Task brief: Update the items below so that "maximum Y coordinate" becomes "highest Y coordinate" each time it occurs. Leave everything else unchanged.

Chart interpretation exercises:
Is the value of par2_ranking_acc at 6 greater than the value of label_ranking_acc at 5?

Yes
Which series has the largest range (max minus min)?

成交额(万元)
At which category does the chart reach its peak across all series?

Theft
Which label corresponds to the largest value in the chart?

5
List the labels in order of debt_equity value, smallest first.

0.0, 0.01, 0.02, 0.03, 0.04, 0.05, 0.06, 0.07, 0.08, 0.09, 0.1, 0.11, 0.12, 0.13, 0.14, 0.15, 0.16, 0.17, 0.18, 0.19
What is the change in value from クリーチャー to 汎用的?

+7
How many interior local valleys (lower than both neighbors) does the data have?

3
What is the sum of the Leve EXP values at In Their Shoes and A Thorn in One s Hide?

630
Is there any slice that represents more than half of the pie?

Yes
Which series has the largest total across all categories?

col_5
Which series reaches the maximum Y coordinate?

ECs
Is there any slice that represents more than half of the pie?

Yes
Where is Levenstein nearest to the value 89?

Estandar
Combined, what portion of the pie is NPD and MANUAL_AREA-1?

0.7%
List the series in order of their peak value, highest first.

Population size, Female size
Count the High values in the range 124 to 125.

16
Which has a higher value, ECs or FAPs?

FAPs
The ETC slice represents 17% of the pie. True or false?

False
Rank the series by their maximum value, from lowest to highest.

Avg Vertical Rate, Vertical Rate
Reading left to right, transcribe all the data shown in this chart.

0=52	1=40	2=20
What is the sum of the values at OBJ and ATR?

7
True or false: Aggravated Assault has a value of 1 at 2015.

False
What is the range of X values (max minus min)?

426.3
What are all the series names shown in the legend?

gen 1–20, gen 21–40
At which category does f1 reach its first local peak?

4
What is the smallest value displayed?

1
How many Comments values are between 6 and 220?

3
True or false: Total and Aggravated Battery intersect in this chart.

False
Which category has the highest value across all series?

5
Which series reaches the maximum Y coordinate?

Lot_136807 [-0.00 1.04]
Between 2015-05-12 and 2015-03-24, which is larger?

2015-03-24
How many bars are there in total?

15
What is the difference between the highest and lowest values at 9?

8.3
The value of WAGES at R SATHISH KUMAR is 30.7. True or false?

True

Response to the exercise:
Is the value of par2_ranking_acc at 6 greater than the value of label_ranking_acc at 5?

Yes
Which series has the largest range (max minus min)?

成交额(万元)
At which category does the chart reach its peak across all series?

Theft
Which label corresponds to the largest value in the chart?

5
List the labels in order of debt_equity value, smallest first.

0.0, 0.01, 0.02, 0.03, 0.04, 0.05, 0.06, 0.07, 0.08, 0.09, 0.1, 0.11, 0.12, 0.13, 0.14, 0.15, 0.16, 0.17, 0.18, 0.19
What is the change in value from クリーチャー to 汎用的?

+7
How many interior local valleys (lower than both neighbors) does the data have?

3
What is the sum of the Leve EXP values at In Their Shoes and A Thorn in One s Hide?

630
Is there any slice that represents more than half of the pie?

Yes
Which series has the largest total across all categories?

col_5
Which series reaches the highest Y coordinate?

ECs
Is there any slice that represents more than half of the pie?

Yes
Where is Levenstein nearest to the value 89?

Estandar
Combined, what portion of the pie is NPD and MANUAL_AREA-1?

0.7%
List the series in order of their peak value, highest first.

Population size, Female size
Count the High values in the range 124 to 125.

16
Which has a higher value, ECs or FAPs?

FAPs
The ETC slice represents 17% of the pie. True or false?

False
Rank the series by their maximum value, from lowest to highest.

Avg Vertical Rate, Vertical Rate
Reading left to right, transcribe all the data shown in this chart.

0=52	1=40	2=20
What is the sum of the values at OBJ and ATR?

7
True or false: Aggravated Assault has a value of 1 at 2015.

False
What is the range of X values (max minus min)?

426.3
What are all the series names shown in the legend?

gen 1–20, gen 21–40
At which category does f1 reach its first local peak?

4
What is the smallest value displayed?

1
How many Comments values are between 6 and 220?

3
True or false: Total and Aggravated Battery intersect in this chart.

False
Which category has the highest value across all series?

5
Which series reaches the highest Y coordinate?

Lot_136807 [-0.00 1.04]
Between 2015-05-12 and 2015-03-24, which is larger?

2015-03-24
How many bars are there in total?

15
What is the difference between the highest and lowest values at 9?

8.3
The value of WAGES at R SATHISH KUMAR is 30.7. True or false?

True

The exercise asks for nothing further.